Leonidos Kostrikis, who is a professor of biological sciences at the University of Cyprus and the head of the Laboratory of Biotechnology and Molecular Virology, labelled the new strain Deltacron.
"There are currently Omicron and Delta co-infections and we found this strain that is a combination of these two," Professor Kostrikis told reporters from Cyprus television network Sigma TV on Friday.
"We will see in the future if this strain is more pathological or more contagious or if it will prevail."
Health workers in Lima, Peru, have been conducting a door-to-door vaccination campaign. Photo / AP
Other scientists have suggested the 25 infections discovered by Kostrikis are the result of laboratory contamination, but it is a claim he rejects.
Bloomberg reports that the samples were processed in more than one country and "at least one sequence from Israel deposited in a global database exhibits genetic characteristics of Deltacron".
"These findings refute the undocumented statements that Deltacron is a result of a technical error," Kostrikis said.
Cyprus Health Minister Michael Hadjipantela said that the new variant isn't of concern, a statement echoed by Kostrikis, who said it would likely be swallowed up by Omicron.
It comes as cases of the highly transmissible variant continue to break records.
Mexico has reported more than 30,000 new coronavirus cases, setting a new 24-hour record and prompting some states to close schools, as experts warn the total case numbers are far higher than official statistics given the low testing rates.
In Peru, which has the world's highest Covid-19 death rate, an all-time high 16,000 new infections were recorded in a 24-hour period.
Australia's battle to contain Omicron has seen tens of thousands of daily cases in Victoria and NSW. On Sunday, Victoria recorded 44,155 and four deaths and NSW recorded 30,062 cases and 16 deaths.
The variant's spread has also led to a rush on rapid antigen test kits and panic buying in supermarkets.

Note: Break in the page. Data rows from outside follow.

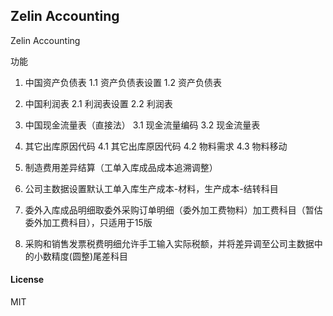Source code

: ## Zelin Accounting

Zelin Accounting

功能
1. 中国资产负债表
1.1 资产负债表设置
1.2 资产负债表

2. 中国利润表
2.1 利润表设置
2.2 利润表

3. 中国现金流量表（直接法）
3.1 现金流量编码
3.2 现金流量表

4. 其它出库原因代码
4.1 其它出库原因代码
4.2 物料需求
4.3 物料移动

5. 制造费用差异结算（工单入库成品成本追溯调整）

6. 公司主数据设置默认工单入库生产成本-材料，生产成本-结转科目

7. 委外入库成品明细取委外采购订单明细（委外加工费物料）加工费科目（暂估委外加工费科目），只适用于15版

8. 采购和销售发票税费明细允许手工输入实际税额，并将差异调至公司主数据中的小数精度(圆整)尾差科目


#### License

MIT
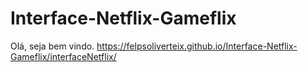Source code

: # Interface-Netflix-Gameflix
Olá, seja bem vindo.
https://felpsoliverteix.github.io/Interface-Netflix-Gameflix/interfaceNetflix/

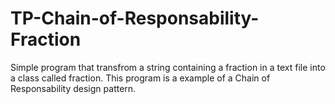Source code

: # TP-Chain-of-Responsability-Fraction

Simple program that transfrom a string containing a fraction in a text file into a class called fraction.
This program is a example of a Chain of Responsability design pattern.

A scientist in Cyprus claims he has discovered a new Covid-19 variant that combines elements from both the Omicron and Delta strains. Image / AP
A World Health Organisation representative recently revealed exactly why Omicron spreads so quickly.

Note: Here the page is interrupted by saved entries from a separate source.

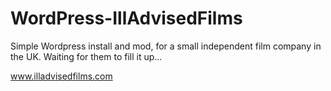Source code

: # WordPress-IllAdvisedFilms
Simple Wordpress install and mod, for a small independent film company in the UK.  Waiting for them to fill it up... 

www.illadvisedfilms.com
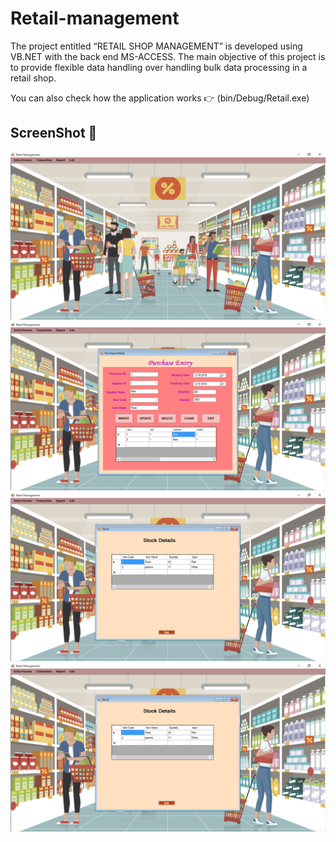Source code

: # Retail-management
The project entitled “RETAIL SHOP MANAGEMENT” is developed using VB.NET with the back end MS-ACCESS. The main objective of this project is to provide flexible data handling over handling bulk data processing in a retail shop.


You can also check how the application works :point_right:  (bin/Debug/Retail.exe)

## ScreenShot :camera_flash:
![](images/2.png)
![](images/1.png)
![](images/3.png)
![](images/3.png)

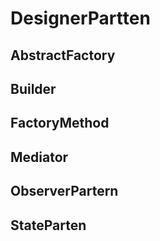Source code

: # DesignerPartten
## AbstractFactory
## Builder
## FactoryMethod
## Mediator
## ObserverPartern
## StateParten
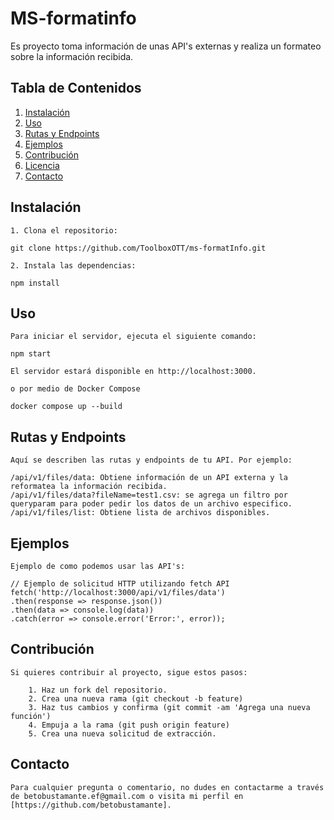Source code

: # MS-formatinfo

Es proyecto toma información de unas API's externas y realiza un formateo sobre la información recibida.

## Tabla de Contenidos

1. [Instalación](#instalación)
2. [Uso](#uso)
3. [Rutas y Endpoints](#rutas-y-endpoints)
4. [Ejemplos](#ejemplos)
5. [Contribución](#contribución)
6. [Licencia](#licencia)
7. [Contacto](#contacto)

## Instalación

    1. Clona el repositorio:
    
    git clone https://github.com/ToolboxOTT/ms-formatInfo.git

    2. Instala las dependencias:

    npm install

## Uso
    Para iniciar el servidor, ejecuta el siguiente comando:

    npm start

    El servidor estará disponible en http://localhost:3000.

    o por medio de Docker Compose
    
    docker compose up --build 

## Rutas y Endpoints
    Aquí se describen las rutas y endpoints de tu API. Por ejemplo:

    /api/v1/files/data: Obtiene información de un API externa y la reformatea la información recibida.
    /api/v1/files/data?fileName=test1.csv: se agrega un filtro por queryparam para poder pedir los datos de un archivo especifico.
    /api/v1/files/list: Obtiene lista de archivos disponibles. 

## Ejemplos
    Ejemplo de como podemos usar las API's: 

    // Ejemplo de solicitud HTTP utilizando fetch API
    fetch('http://localhost:3000/api/v1/files/data')
    .then(response => response.json())
    .then(data => console.log(data))
    .catch(error => console.error('Error:', error));

## Contribución
    Si quieres contribuir al proyecto, sigue estos pasos:

        1. Haz un fork del repositorio.
        2. Crea una nueva rama (git checkout -b feature)
        3. Haz tus cambios y confirma (git commit -am 'Agrega una nueva función')
        4. Empuja a la rama (git push origin feature)
        5. Crea una nueva solicitud de extracción.

## Contacto
    Para cualquier pregunta o comentario, no dudes en contactarme a través de betobustamante.ef@gmail.com o visita mi perfil en [https://github.com/betobustamante].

In a recent Facebook video post, WHO Covid-19 technical lead Dr Maria Van Kerkhove confirmed a staggering 10 million new cases have been reported in the past week alone.
"What we are seeing is a very sharp increase in case numbers. You will have noticed in the last World Health Organisation update, almost 10 million cases reported in the last seven days, and there are a number of reasons for this," Van Kerkhove said.
"The first is the mutations that it has. The virus is able to adhere to human cells more easily, and it has mutations that allows it to do this.
"Second is that we have what is called immune escape, and that means that people can be reinfected.
"The other reason is that we are seeing the replication of Omicron in the upper respiratory tract, and that's different from Delta and other variants, including the ancestral strain, which replicated in the lower respiratory tract, in the lungs.
"This combination of factors allows the virus to spread more easily."